## Passage to read:
BEGIN
Just Being Honest

     Once again, there has been some delay since I last blogged. Not for lack of writing, for I have done my fair share of journaling these days, but more for lack of coherent thought. The truth is this grief process is messy. It is unpredictable and up and down. It is not something I can exactly define or anticipate, but GOD has designed and ordained it that way. Grief has been ingeniously designed by our Creator to make us more dependent on Him and more like the people He intends for us to be. It is exhausting to be sure, and painful, but boy is it sanctifying. So forgive me once again for the delay in writing. I intend to do a lot more sharing in the near future, LORD-willing, even if sometimes that means sharing pain and questions. GOD is not threatened by those things. He is not threatened by anything.
     It has now been over nine months since Jake's death. In some ways that nine months has flown by, in other ways it feels like so much has happened that I haven't been able to share with him. In this nine months the LORD has been true to His Word. He has been close to me, the brokenhearted (Psalm 34) and has saved me when I am crushed in spirit. He has been with me as I learned to pay bills, make dinner and shop for one, live on my own, sort through Jake's things. He has taught me and grown me so much, and yet the truth is, the last month or so has probably been one of the hardest times on my grief journey. It has completely blindsided me. I guess I was expecting this to happen. I was waiting for the moment I have heard about when everything finally hits, when you realize that your whole life has changed and things will never be the way they once were. I knew it was coming. I just didn't know it would come so hard, and with so little warning.
     I've been feeling like I was learning to walk and function again when out of nowhere a freight train full of cargo from my past has barreled into me. And what's worse, the train hasn't just hit me, its now expecting me to carry around the weight of all that cargo. I have felt paralyzed when I thought I was on the move again, overwhelmed by the strain and pain. But I have found that it is possible to give thanks in this too (1 Thess. 5:18). I have found "the secret of facing plenty and hunger, abundance and need," strain and pain. "I can do all things through Him who gives me strength;" I can even be content and thankful and joyous in this circumstance (Phil. 4:12,13). I am thankful for the way that GOD's Word has come alive to me as never before (More posts to this end should be coming soon). I am thankful that He has proven Himself faithful time and time again. I am thankful that His mercies are new every morning. I am thankful that I don't just know His promises, but I finally trust them enough to act on them. I am thankful to know Him. I am thankful for the hope of Heaven. I rejoice knowing that Jake is there and that someday I will be too with all the saints of GOD that I have ever loved. And we will see Jesus and we will be like Him. (1 John 3:2). I am thankful for a perspective that is beyond myself and my own troubles. They are fleeting. They are small in comparison to the grandeur of GOD and His kingdom. I am thankful for the truth of His Word. It is the anchor that holds me, by His grace, through the fiercest storm. No matter which way the waves and winds of my grief and emotions may try to take me, the truth of His Word holds me fast to Him and His will (Psalm 119: 9-11).
END
## What you need to do:
(1) In the grief post, how long has it been since Jake's death?
(2) Reproduce the stretch of the grief post that opens with the words "Once again, there" and closes with "threatened by anything.".

## Data entries:
BEGIN
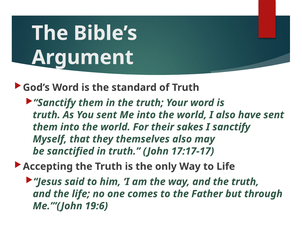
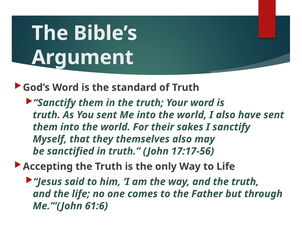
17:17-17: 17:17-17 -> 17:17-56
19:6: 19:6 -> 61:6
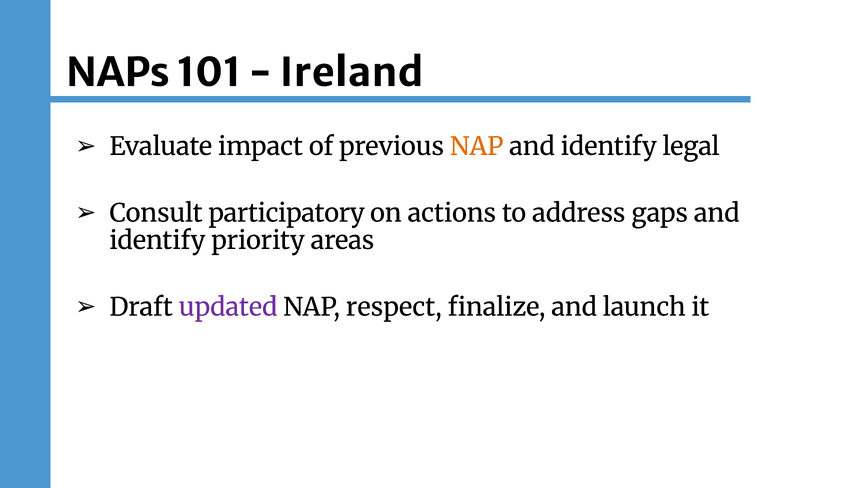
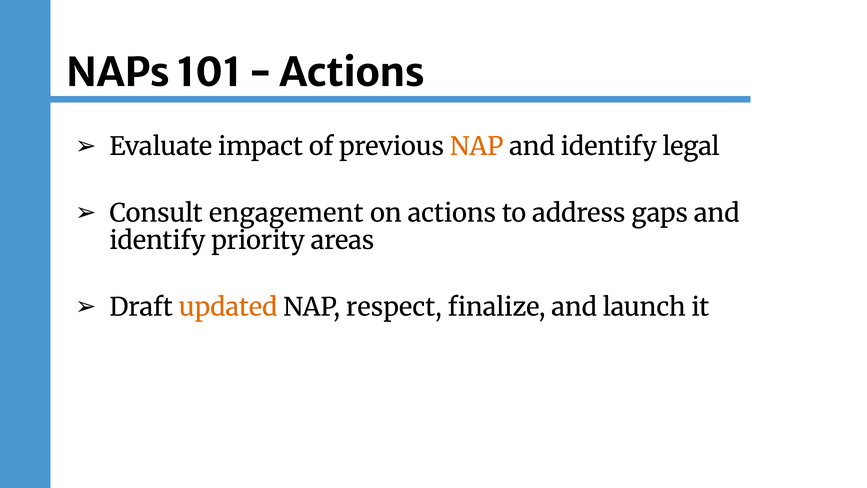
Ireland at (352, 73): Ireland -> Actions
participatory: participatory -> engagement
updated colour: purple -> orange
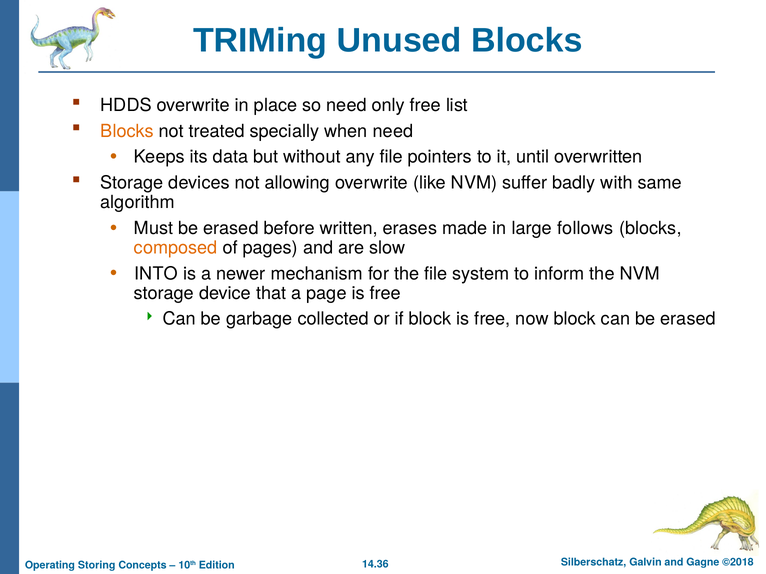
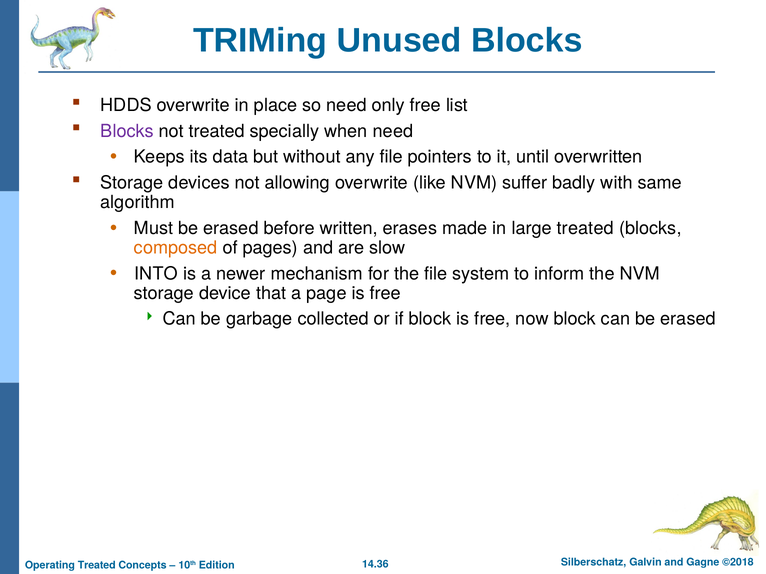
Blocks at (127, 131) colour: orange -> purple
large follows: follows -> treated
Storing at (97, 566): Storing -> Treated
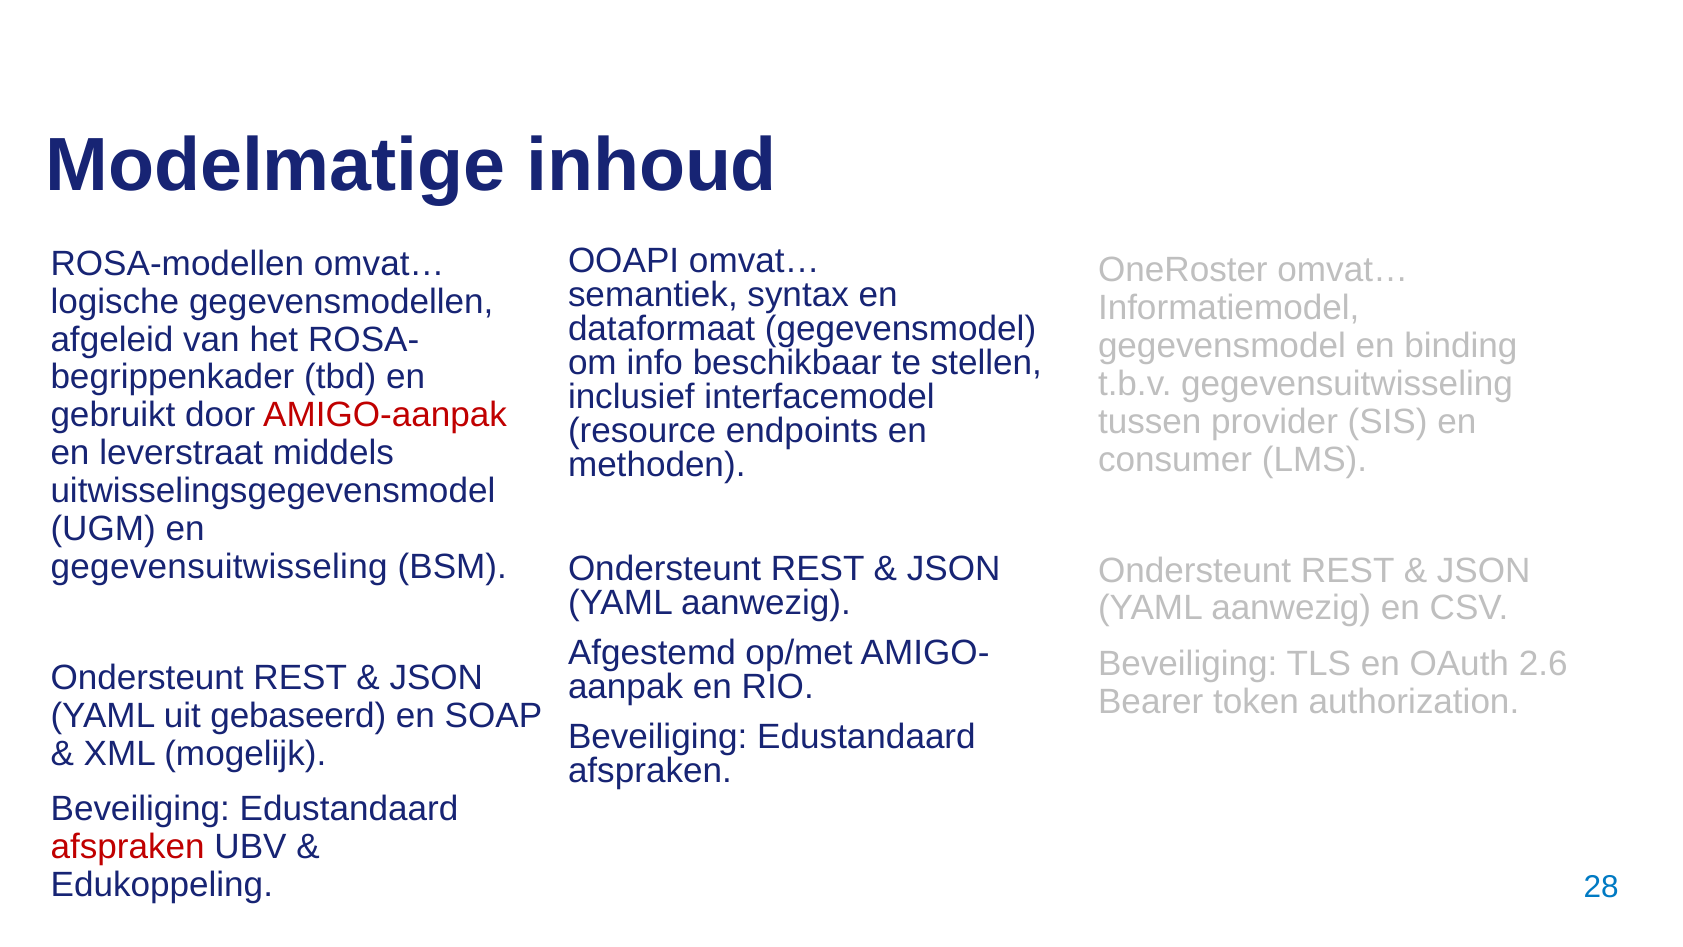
END
## Replies:
(1) Over nine months.

(2)
Once again, there has been some delay since I last blogged. Not for lack of writing, for I have done my fair share of journaling these days, but more for lack of coherent thought. The truth is this grief process is messy. It is unpredictable and up and down. It is not something I can exactly define or anticipate, but GOD has designed and ordained it that way. Grief has been ingeniously designed by our Creator to make us more dependent on Him and more like the people He intends for us to be. It is exhausting to be sure, and painful, but boy is it sanctifying. So forgive me once again for the delay in writing. I intend to do a lot more sharing in the near future, LORD-willing, even if sometimes that means sharing pain and questions. GOD is not threatened by those things. He is not threatened by anything.